Por sua vez, os juros baixos têm tido um papel crucial no "boom" habitacional americano. E os preços cada vez mais altos dos imóveis não criam apenas empregos na construção civil; eles também estimulam os gastos do consumidor, porque muitos proprietários de imóveis estão refinanciando suas hipotecas, já que o valor dos mesmos imóveis tem subido.

Então, por que o governo americano está reclamando? A nota do Departamento do Tesouro nem de leve menciona o modo como a política monetária chinesa afeta os EUA. Tudo o que a nota oferece é o tradicional elogio barato ao governo. Em vez disso, o documento se apega às desvantagens que a política cambial da China traz para os próprios chineses. E desde quando os EUA se preocupam com isso?

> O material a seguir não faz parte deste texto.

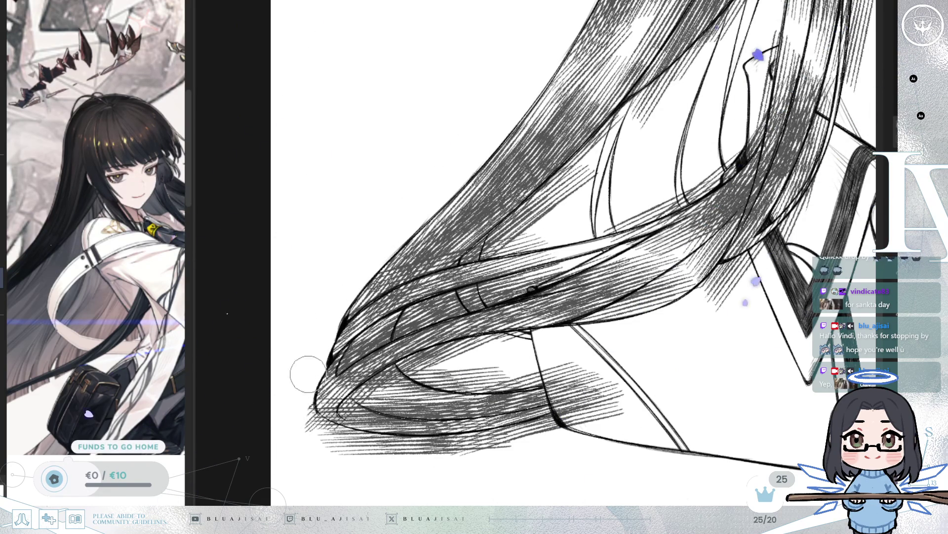
{"action": "left_click_drag", "start_coordinate": [305, 400], "coordinate": [565, 248]}
{"action": "left_click_drag", "start_coordinate": [551, 385], "coordinate": [547, 45]}
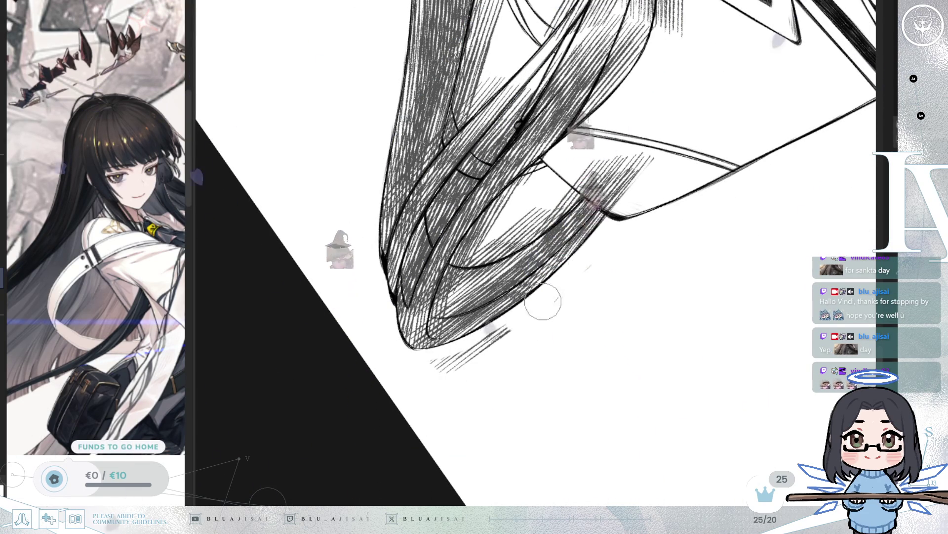
{"action": "mouse_move", "coordinate": [437, 383]}
{"action": "left_mouse_down"}
{"action": "mouse_move", "coordinate": [457, 244]}
{"action": "mouse_move", "coordinate": [517, 196]}
{"action": "left_mouse_up"}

Na verdade, é claro, o governo não liga para a economia chinesa. Ele está reclamando da cotação do yuan por causa da pressão política feita pelos industriais americanos, irritados com os superávits comerciais chineses. Portanto, é tudo política. E este é o problema: quando decisões técnicas são tomadas em bases puramente políticas, ninguém pensa nas suas conseqüências sobre a vida real.

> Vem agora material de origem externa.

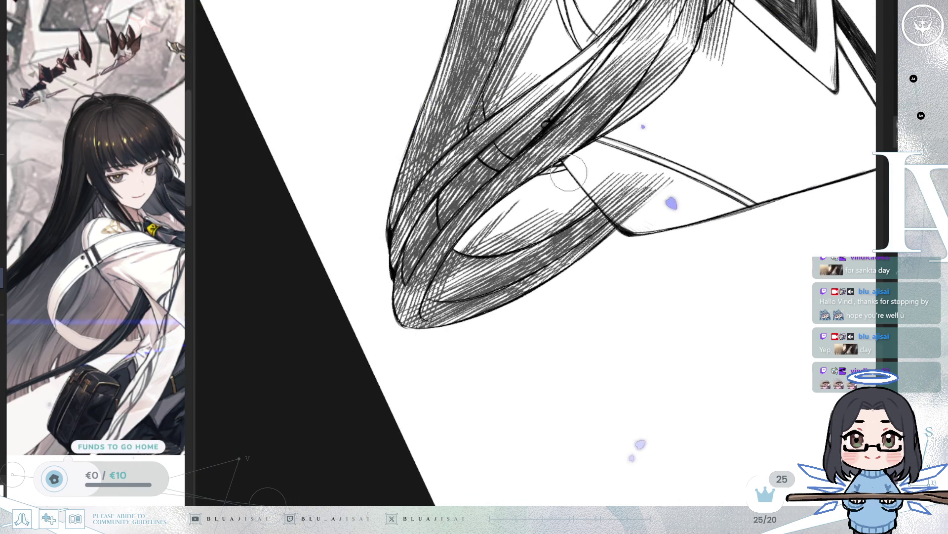
{"action": "mouse_move", "coordinate": [482, 242]}
{"action": "left_mouse_down"}
{"action": "mouse_move", "coordinate": [583, 207]}
{"action": "mouse_move", "coordinate": [524, 207]}
{"action": "mouse_move", "coordinate": [490, 227]}
{"action": "mouse_move", "coordinate": [487, 242]}
{"action": "mouse_move", "coordinate": [525, 230]}
{"action": "left_mouse_up"}
{"action": "mouse_move", "coordinate": [607, 184]}
{"action": "left_mouse_down"}
{"action": "mouse_move", "coordinate": [629, 176]}
{"action": "mouse_move", "coordinate": [642, 213]}
{"action": "left_mouse_up"}
{"action": "mouse_move", "coordinate": [651, 269]}
{"action": "left_mouse_down"}
{"action": "mouse_move", "coordinate": [691, 271]}
{"action": "mouse_move", "coordinate": [505, 234]}
{"action": "left_mouse_up"}
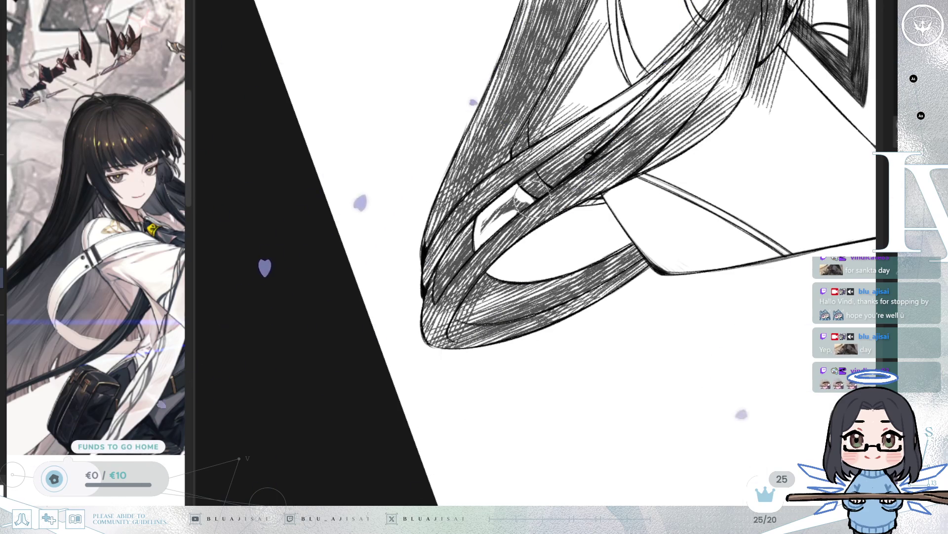
{"action": "left_click_drag", "start_coordinate": [527, 202], "coordinate": [489, 217]}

Eis o que eu acho que irá acontecer se (ou quando) a China mudar sua política cambial e esses empréstimos baratos não estiverem mais disponíveis: o juro subirá nos Estados Unidos; a "bolha" imobiliária provavelmente irá estourar; o emprego na construção civil e os gastos dos consumidores cairão; a queda no preço dos imóveis provavelmente levará a uma onda de falências. E de repente, iremos perguntar por que alguém achou que era fácil financiar o déficit orçamentário.

Em outras palavras, nos viciamos nas compras de dólares por parte da China, e teremos dolorosos sintomas de abstinência quando as compras terminarem.

Não estou sugerindo que devamos manter o status quo. É possível parar com os vícios, e quanto mais cedo, melhor. Afinal, um dia desses a China vai parar de comprar dólares por decisão própria. E a "bolha" imobiliária acabará estourando, não importa o que venhamos a fazer. Além disso, a longo prazo o fim da nossa dependência das compras de dólares por parte de estrangeiros nos dará uma economia mais sadia. Em particular, a alta do yuan e outras moedas asiáticas acabará tornando a indústria americana - que fechou 3 milhões de postos de trabalho desde 2000 - mais competitiva.

Mas os efeitos negativos de uma mudança na política cambial chinesa provavelmente serão imediatos, enquanto os efeitos positivos poderão levar anos para se concretizar. E pelo que estou sabendo, ninguém com capacidade de decisão está pensando em como iremos enfrentar as conseqüências, se a China na verdade atender à exigência dos Estados Unidos e deixar o yuan se valorizar.